55 Year Old CPA With 169 LSAT Sues Baylor Over Admissions Denial, Says His 3.2 GPA Was Earned Before Grade Inflation

Paul Caron:

Following up on my previous post, Baylor Law School Sends Mass Email With Personal Data on Each of its 442 Admitted Students (Apr. 6, 2012): C. Michael Kamps, a CPA who was denied admission to Baylor Law School, has filed an age discrimination lawsuit agains the school based in part on the improperly released data, claiming that his 169 LSAT was higher than 97% of Baylor’s admitted class and that the school failed to take into account the fact that his 3.2 GPA from Texas A&M (Class of 1979) was earned in the days before rampant grade inflation.

From the complaint (2MB PDF):

Plaintiff, more than thirty years ago, graduated from a major and wel-respected university in the top quarter of his class comprising primarily his similarly aged peers.
Plaintiff first applied to Defendant Baylor University’s Law School in 2009, for the fall quarter commencing in 2010. Plaintiff also applied for a specific merit based scholarship with published and long-established qualifying criteria which Plaintiff met. The candidate pol for this class, and for the scholarship, generally consisted of applicants substantially younger than Plaintiff.
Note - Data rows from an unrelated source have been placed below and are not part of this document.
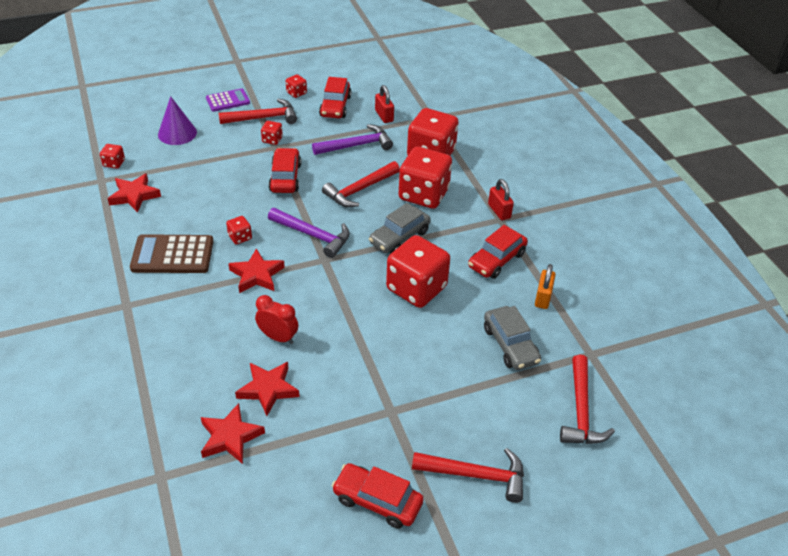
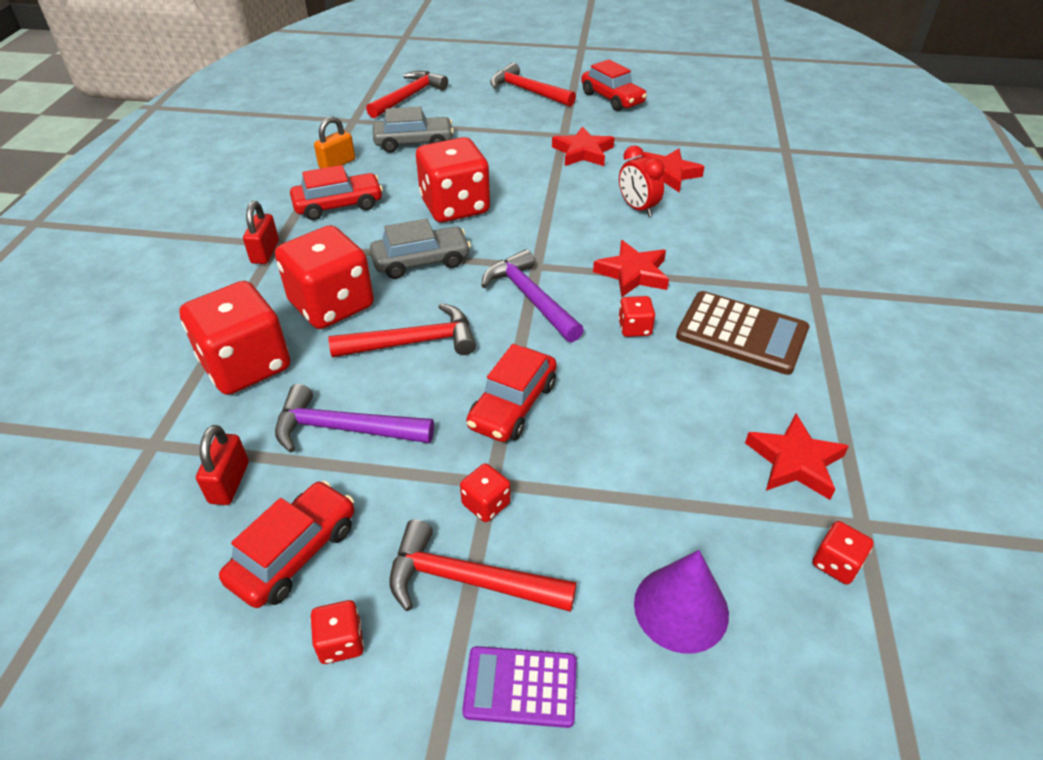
camera: 150 degrees left, 0 degrees up
red star [201,403,265,464] -> red star moved to [552,126,614,166]
grey car [484,306,541,370] -> grey car turned 75 degrees clockwise [373,106,454,153]

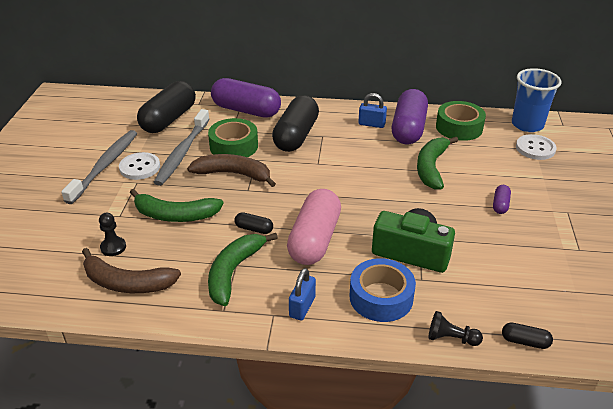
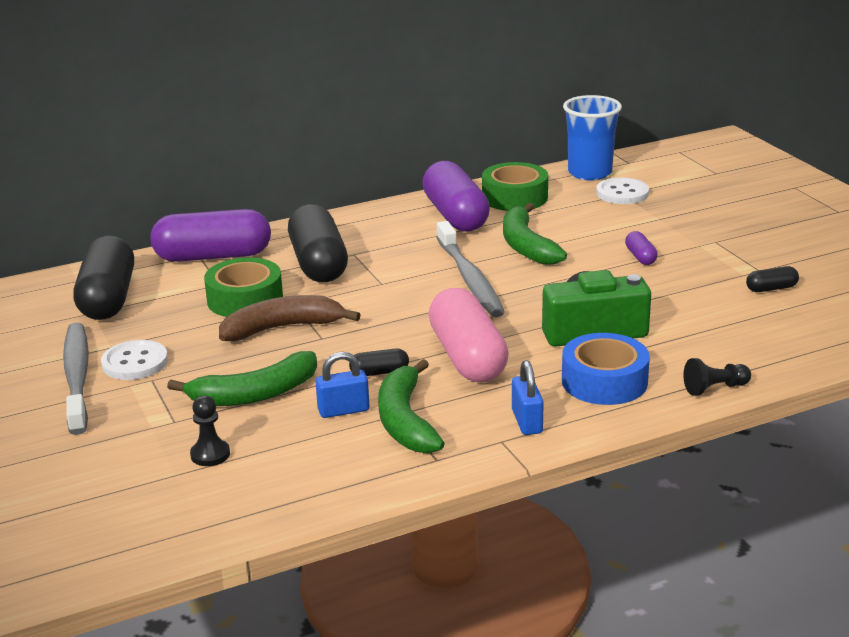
camera: 30 degrees left, 10 degrees down
brown banana [82,248,181,293] -> none
grey toothbrush [153,109,210,186] -> grey toothbrush moved to [436,221,505,317]
blue padlock [358,93,387,128] -> blue padlock moved to [315,352,369,418]
black capsule [502,323,553,349] -> black capsule moved to [746,266,799,292]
2. Plaintiff expected to be, and insists that he be, allowed to compete on an equal footing with the much younger candidates for admission to Law School and access to merit based scholarships.
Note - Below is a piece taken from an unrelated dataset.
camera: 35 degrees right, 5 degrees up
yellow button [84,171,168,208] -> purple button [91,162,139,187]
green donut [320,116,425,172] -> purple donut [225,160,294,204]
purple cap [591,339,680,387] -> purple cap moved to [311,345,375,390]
Plaintiff expects, and insists, that Defendants judge and evaluate his application as one submitted by a top quarter graduate of a major and wel- respected university.
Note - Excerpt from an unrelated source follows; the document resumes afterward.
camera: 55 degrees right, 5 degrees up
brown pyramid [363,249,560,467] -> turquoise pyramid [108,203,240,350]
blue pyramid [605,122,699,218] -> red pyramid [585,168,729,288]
3. Defendants refuse and insist upon applying disparate standards to older vs. younger candidates. Defendants pretend that these are not disparate standards at all ,but rather one factually neutral and uniform standard.
These standards, as applied by Defendants, are biased with respect to age and are therefore in violation of the Age Discrimination Act of 1975, 42U.S.C.§6101etseq., (“the Act”) and its implementing Regulations at 34C.F.R. Part 10 (“Regulations”). Defendants persist in this practice
even while faced with overwhelming evidence of, and while actually acknowledging, the bias.
Plaintiff scored at the 97th percentile on the Law School Admissions Test (“LSAT”), with a score of 169. Plaintiffs “Baylor Index,” an index calculated by multiplying Plaintiff’s UGPA by a factor of 10 and adding that product to Plaintiffs LSAT score, is 201.